Zephyr ~ an Æolian kinetic sculpture for the Geraldton foreshore.
Methinks, it should have been impossible
Not to love all things in a World like this,
Where e’en the Breezes of the simple Air
Possess the power and Spirit of Melody!
Coleridge, The Æolian Harp.
Zephyr is playfully named after Zephyrus the Greek god of the gentle west wind ~ a light air that bought spring to the classical world.
Despite being described as Mediterranean our climate is considerably more demanding, with its scorching temperatures, cyclonic storms and pounding surf.
The Zephyr kinetic sculpture is designed to withstand the wildest of Geraldton days and will produce harmonic sounds from its built-in sounding pipes on the stormiest days as an ironic tribute to Zephyrus.
Well what do I say? This project has been (as it mentions below) a really long-time coming. The original project was completely stalled in 2010 after two months work and a total redesign requested by the client who regarded Zephyr mark I as too radical for the site. After a degree of argy-bargy we kissed and made up and new designs were approved for Zephyr mark II, illustrated below.
The original designs follow as well as some of the early production images ~ if you have a windy site and are not scared by non-linear, that is semi-chaotic, behaviour then give me a call!
3D visualisation, showing twin vaned wind sculpture with internal air organ.
And now the real thing ~ pretty close to the 3D huh!
Installation as of February 2013 ~ 1st birthday!
And installation day!
Installation images on Geraldton foreshore.
Counter-balanced aerofoils with sound tubes
The big crate arrives
Matt gets high in Geraldton
Engineering drawings of Foil section.
Engineering drawings for Zephyr II
Engineering drawings for Zephyr II
Engineering drawings for Zephyr II
And the original design for Zephyr mark I.
This project has been a long time coming, being delayed by changes in the site soon after the commission was awarded. Here are some contemporary images of the project as re-defined, followed by the original outline and sketches.
The project currently is conceived with two pylons supporting counter balanced aerofoils.
Each element will be some 8m ~ 10m tall.
In the O’Connor workshop starting to rough out the plug for the main foil.
Sinker or a floater?
Forming the lateral profile using jigs and a heavy duty router to cut reference lines into the wooden blank.
The functional model used to determine kinetic behaviour.
Yet another use for a Ute.
Sketch of the bearings and foil connections.
Original Project Descriptor.

Record excerpts →

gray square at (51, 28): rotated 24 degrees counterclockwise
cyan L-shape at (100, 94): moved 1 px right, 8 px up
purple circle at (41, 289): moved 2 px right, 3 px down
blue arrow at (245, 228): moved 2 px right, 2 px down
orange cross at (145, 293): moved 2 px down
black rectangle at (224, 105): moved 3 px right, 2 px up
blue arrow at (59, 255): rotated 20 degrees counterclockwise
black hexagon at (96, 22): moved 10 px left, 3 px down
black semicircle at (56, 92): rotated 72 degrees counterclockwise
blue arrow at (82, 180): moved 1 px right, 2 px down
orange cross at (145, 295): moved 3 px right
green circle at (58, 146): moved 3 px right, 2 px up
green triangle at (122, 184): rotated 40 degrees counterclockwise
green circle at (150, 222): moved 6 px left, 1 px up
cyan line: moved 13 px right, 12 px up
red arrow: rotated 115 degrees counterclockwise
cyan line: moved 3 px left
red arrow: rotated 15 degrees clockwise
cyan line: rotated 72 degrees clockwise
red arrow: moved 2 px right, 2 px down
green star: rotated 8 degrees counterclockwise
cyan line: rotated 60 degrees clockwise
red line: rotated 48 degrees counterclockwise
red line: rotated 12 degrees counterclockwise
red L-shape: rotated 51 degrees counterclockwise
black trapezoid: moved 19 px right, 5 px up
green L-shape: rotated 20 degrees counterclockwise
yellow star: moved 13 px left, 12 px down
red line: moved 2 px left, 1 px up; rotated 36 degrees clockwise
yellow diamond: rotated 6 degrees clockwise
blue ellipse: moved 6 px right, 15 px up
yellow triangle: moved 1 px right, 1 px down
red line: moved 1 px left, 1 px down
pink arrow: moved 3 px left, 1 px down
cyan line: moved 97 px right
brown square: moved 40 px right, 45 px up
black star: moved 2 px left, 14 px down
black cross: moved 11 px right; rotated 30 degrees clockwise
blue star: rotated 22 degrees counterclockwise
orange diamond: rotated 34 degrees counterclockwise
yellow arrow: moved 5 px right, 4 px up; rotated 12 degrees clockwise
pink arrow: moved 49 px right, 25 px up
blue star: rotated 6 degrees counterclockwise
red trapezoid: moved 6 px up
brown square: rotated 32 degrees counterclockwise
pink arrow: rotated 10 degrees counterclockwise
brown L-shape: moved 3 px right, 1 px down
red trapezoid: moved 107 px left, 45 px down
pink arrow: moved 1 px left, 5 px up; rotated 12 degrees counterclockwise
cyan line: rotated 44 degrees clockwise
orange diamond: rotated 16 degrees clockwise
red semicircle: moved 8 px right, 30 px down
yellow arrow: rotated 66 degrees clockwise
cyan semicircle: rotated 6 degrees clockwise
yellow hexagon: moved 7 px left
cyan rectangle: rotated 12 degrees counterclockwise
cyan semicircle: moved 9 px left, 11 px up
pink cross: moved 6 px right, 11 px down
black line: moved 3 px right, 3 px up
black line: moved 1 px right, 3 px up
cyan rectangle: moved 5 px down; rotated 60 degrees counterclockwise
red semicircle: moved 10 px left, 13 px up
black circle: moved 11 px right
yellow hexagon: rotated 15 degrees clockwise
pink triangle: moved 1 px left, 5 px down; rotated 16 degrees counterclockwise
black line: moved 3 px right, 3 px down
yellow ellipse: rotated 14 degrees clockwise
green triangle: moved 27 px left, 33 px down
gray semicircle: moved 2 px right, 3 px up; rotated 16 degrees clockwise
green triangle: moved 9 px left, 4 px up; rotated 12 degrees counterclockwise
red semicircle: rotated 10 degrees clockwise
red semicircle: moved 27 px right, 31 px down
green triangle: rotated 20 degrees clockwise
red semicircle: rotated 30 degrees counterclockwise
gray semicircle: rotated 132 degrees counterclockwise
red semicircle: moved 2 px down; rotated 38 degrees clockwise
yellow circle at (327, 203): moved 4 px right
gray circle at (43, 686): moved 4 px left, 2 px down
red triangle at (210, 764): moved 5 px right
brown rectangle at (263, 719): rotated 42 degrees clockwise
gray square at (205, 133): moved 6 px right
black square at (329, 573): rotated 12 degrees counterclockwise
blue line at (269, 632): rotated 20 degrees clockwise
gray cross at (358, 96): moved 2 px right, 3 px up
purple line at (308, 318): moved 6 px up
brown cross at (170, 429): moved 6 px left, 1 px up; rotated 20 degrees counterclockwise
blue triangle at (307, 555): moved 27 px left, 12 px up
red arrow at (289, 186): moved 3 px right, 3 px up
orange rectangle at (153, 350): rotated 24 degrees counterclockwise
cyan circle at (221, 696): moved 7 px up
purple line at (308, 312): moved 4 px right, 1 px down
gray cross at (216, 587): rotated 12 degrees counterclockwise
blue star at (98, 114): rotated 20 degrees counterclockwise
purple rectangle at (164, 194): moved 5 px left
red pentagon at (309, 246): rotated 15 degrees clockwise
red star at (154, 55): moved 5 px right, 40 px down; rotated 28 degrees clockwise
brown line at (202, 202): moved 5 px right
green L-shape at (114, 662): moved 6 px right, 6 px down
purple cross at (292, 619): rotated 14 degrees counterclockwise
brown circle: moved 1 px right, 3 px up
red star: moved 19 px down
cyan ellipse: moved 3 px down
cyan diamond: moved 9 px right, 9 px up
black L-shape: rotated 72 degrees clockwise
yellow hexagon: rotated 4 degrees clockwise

Your instructions →
Copy everything from "This project has been a" down to "the wooden blank." in the Zephyr sculpture page, word for word.

Output below →
This project has been a long time coming, being delayed by changes in the site soon after the commission was awarded. Here are some contemporary images of the project as re-defined, followed by the original outline and sketches.
The project currently is conceived with two pylons supporting counter balanced aerofoils.
Each element will be some 8m ~ 10m tall.
In the O’Connor workshop starting to rough out the plug for the main foil.
Sinker or a floater?
Forming the lateral profile using jigs and a heavy duty router to cut reference lines into the wooden blank.